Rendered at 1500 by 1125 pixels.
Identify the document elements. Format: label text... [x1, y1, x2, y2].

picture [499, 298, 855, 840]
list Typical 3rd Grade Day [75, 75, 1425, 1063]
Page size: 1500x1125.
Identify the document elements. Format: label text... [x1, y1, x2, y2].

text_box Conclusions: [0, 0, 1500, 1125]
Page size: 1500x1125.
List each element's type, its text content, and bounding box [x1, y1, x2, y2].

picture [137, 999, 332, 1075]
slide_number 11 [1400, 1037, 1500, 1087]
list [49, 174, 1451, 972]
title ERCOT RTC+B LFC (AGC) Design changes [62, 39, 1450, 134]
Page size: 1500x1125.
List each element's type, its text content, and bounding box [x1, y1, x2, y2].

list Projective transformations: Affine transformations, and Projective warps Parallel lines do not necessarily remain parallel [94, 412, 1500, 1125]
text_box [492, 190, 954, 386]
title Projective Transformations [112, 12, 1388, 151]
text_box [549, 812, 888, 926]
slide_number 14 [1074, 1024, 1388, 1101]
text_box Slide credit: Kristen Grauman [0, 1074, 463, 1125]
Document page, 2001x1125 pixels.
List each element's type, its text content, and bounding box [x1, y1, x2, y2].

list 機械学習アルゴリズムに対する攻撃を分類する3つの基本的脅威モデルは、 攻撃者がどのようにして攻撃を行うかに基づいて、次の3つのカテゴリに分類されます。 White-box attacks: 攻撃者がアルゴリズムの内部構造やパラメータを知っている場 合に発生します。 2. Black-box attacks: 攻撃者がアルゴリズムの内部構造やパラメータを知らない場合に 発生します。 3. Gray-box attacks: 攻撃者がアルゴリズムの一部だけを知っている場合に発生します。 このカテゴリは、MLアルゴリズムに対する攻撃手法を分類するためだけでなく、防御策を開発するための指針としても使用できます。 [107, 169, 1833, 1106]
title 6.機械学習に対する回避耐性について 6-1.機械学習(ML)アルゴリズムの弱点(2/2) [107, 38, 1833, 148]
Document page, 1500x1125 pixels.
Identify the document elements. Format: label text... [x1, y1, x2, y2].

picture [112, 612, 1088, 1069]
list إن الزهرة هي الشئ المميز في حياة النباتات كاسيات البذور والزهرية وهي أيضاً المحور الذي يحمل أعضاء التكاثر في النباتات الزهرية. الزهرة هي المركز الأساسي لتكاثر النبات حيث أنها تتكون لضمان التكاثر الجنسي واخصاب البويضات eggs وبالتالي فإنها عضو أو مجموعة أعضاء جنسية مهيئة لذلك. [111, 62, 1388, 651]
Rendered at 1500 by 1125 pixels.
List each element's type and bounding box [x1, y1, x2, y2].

##########

**Problem to work on**
Once more, write down the full material exactly as it appears.

**Solution to this exercise**
Rendered at 1500 by 1125 pixels.
Identify the document elements. Format: label text... [x1, y1, x2, y2].

picture [499, 298, 855, 840]
list Typical 3rd Grade Day [75, 75, 1425, 1063]
Page size: 1500x1125.
Identify the document elements. Format: label text... [x1, y1, x2, y2].

text_box Conclusions: [0, 0, 1500, 1125]
Page size: 1500x1125.
List each element's type, its text content, and bounding box [x1, y1, x2, y2].

picture [137, 999, 332, 1075]
slide_number 11 [1400, 1037, 1500, 1087]
list [49, 174, 1451, 972]
title ERCOT RTC+B LFC (AGC) Design changes [62, 39, 1450, 134]
Page size: 1500x1125.
List each element's type, its text content, and bounding box [x1, y1, x2, y2].

list Projective transformations: Affine transformations, and Projective warps Parallel lines do not necessarily remain parallel [94, 412, 1500, 1125]
text_box [492, 190, 954, 386]
title Projective Transformations [112, 12, 1388, 151]
text_box [549, 812, 888, 926]
slide_number 14 [1074, 1024, 1388, 1101]
text_box Slide credit: Kristen Grauman [0, 1074, 463, 1125]
Document page, 2001x1125 pixels.
List each element's type, its text content, and bounding box [x1, y1, x2, y2].

list 機械学習アルゴリズムに対する攻撃を分類する3つの基本的脅威モデルは、 攻撃者がどのようにして攻撃を行うかに基づいて、次の3つのカテゴリに分類されます。 White-box attacks: 攻撃者がアルゴリズムの内部構造やパラメータを知っている場 合に発生します。 2. Black-box attacks: 攻撃者がアルゴリズムの内部構造やパラメータを知らない場合に 発生します。 3. Gray-box attacks: 攻撃者がアルゴリズムの一部だけを知っている場合に発生します。 このカテゴリは、MLアルゴリズムに対する攻撃手法を分類するためだけでなく、防御策を開発するための指針としても使用できます。 [107, 169, 1833, 1106]
title 6.機械学習に対する回避耐性について 6-1.機械学習(ML)アルゴリズムの弱点(2/2) [107, 38, 1833, 148]
Document page, 1500x1125 pixels.
Identify the document elements. Format: label text... [x1, y1, x2, y2].

picture [112, 612, 1088, 1069]
list إن الزهرة هي الشئ المميز في حياة النباتات كاسيات البذور والزهرية وهي أيضاً المحور الذي يحمل أعضاء التكاثر في النباتات الزهرية. الزهرة هي المركز الأساسي لتكاثر النبات حيث أنها تتكون لضمان التكاثر الجنسي واخصاب البويضات eggs وبالتالي فإنها عضو أو مجموعة أعضاء جنسية مهيئة لذلك. [111, 62, 1388, 651]
Rendered at 1500 by 1125 pixels.
List each element's type and bounding box [x1, y1, x2, y2].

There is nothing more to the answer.